• **SELECTED EXTRACT**
----

New in Version 2006.6
Posted: 12 Oct 2006 11:18 am
New Language Translator
Morning Flight just got a lot bigger. Not in size, but in the market it serves. Printers in Holland, Denmark, Greece, Brazil - any country where English or German isn't the native language - can now customize the program to suit their needs. What's more, they can profit from their work by making the generated translation file available, for a reasonable fee, to other printers. In larger communities, local user groups can package the file with a dedicated Free Edition of Morning Flight to attract new members. Scores of possibilities.
If you see this as an opportunity and would like to take advantage of it, let us know or simply post your offer on the Morning Flight Forum. Keep in mind that French, Spanish, and Italian will eventually supplement German as built-in languages. Probably wouldn't make much sense to translate those.
Note the window ID number 2003A in the blue frame below. The display of ID numbers is triggered by opening the Translator. That way you'll know which window you're translating. It can also be switched on (or off) by selecting File -> Show Window ID.
|1.||From the Main Menu, select File -> My World (or press F2).|
|2.||In the window that opens, click My Country.|
|3.||Select your country (but don't close the window), then click the Edit button, third from the left. If your country isn't listed, move the highlight bar over a country with a similar address format, then click the Add button, second from the left.|
|4.||In the window that opens, click Language, then select My Language and click OK. Close the rest of the open windows with OK as well.|
|1.||From the Main Menu, select File -> Translate ... -> Morning Flight.|
|2.||Translate the English word or phrase displayed in the left column and enter it in the right column. Make sure the length, including blank spaces, doesn't exceed 40 characters. If the text you're translating is for a window, check the results. There may not always be space for 40 characters on the screen.|
|3.||When you're done with the page you're working on, click the black check button (third from the left). If there is a red ball next to the Rolodex icon, it means the page hasn't been translated yet. Clicking the check button will mark the page as either done or incomplete.|
|4.||Click the up or down arrow (or press PgUp or PgDn) to turn the page. That automatically saves the changes for the page you were working on.|
|5.||To select a new page to work on, click the Rolodex button. In the browse box that opens, the red ball tells you which pages are done and which still need work.|
The name of the generated translation file is RSMFile.TPS. You'll find it in the Morning Flight directory (C:\Program Files\PrintFire\MorningFlight by default). To install the translated file on a different computer, find the directory into which Morning Flight was installed, then override the original RSMFile.TPS there.

----

• **DATA EXCERPTS**
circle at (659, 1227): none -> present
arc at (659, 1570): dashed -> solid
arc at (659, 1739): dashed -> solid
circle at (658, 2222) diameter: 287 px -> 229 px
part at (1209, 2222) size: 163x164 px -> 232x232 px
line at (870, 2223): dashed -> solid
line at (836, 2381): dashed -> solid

----

• **REQUIRED ACTION 1**
Transcribe the Morning Flight release note from "If you see this" up to and including "to translate those.".
• **REQUIRED ACTION 2**
Write the next part of the Morning Flight release note, picking up after its final sentence.

• **ANSWER SPACE 1**
If you see this as an opportunity and would like to take advantage of it, let us know or simply post your offer on the Morning Flight Forum. Keep in mind that French, Spanish, and Italian will eventually supplement German as built-in languages. Probably wouldn't make much sense to translate those.

• **ANSWER SPACE 2**
P.S. Why all the ampersands (&) in the English text? Fair question, with a relatively simple answer: When most computer programs encounter an ampersand in a menu item or in the description for an entry field, they suppress the ampersand itself but then underline the letter following it, making that letter a "hot" letter. Hot letters, pressed while holding down the Alt key, will activate the menu item or move the cursor to the respective entry field. In the Translator Screen at the top of this page, the description for "My &Company" would read "My Company," and the hot letter would be Alt-C.
Hot letters were a godsend in the DOS world, devoid of mice, but are slowly turning into relics. They're safe to ignore for translations. Besides, if the ampersand is used where it shouldn't be, it will surreptitiously find its way onto the screen and that - trust me on this - will confound your user.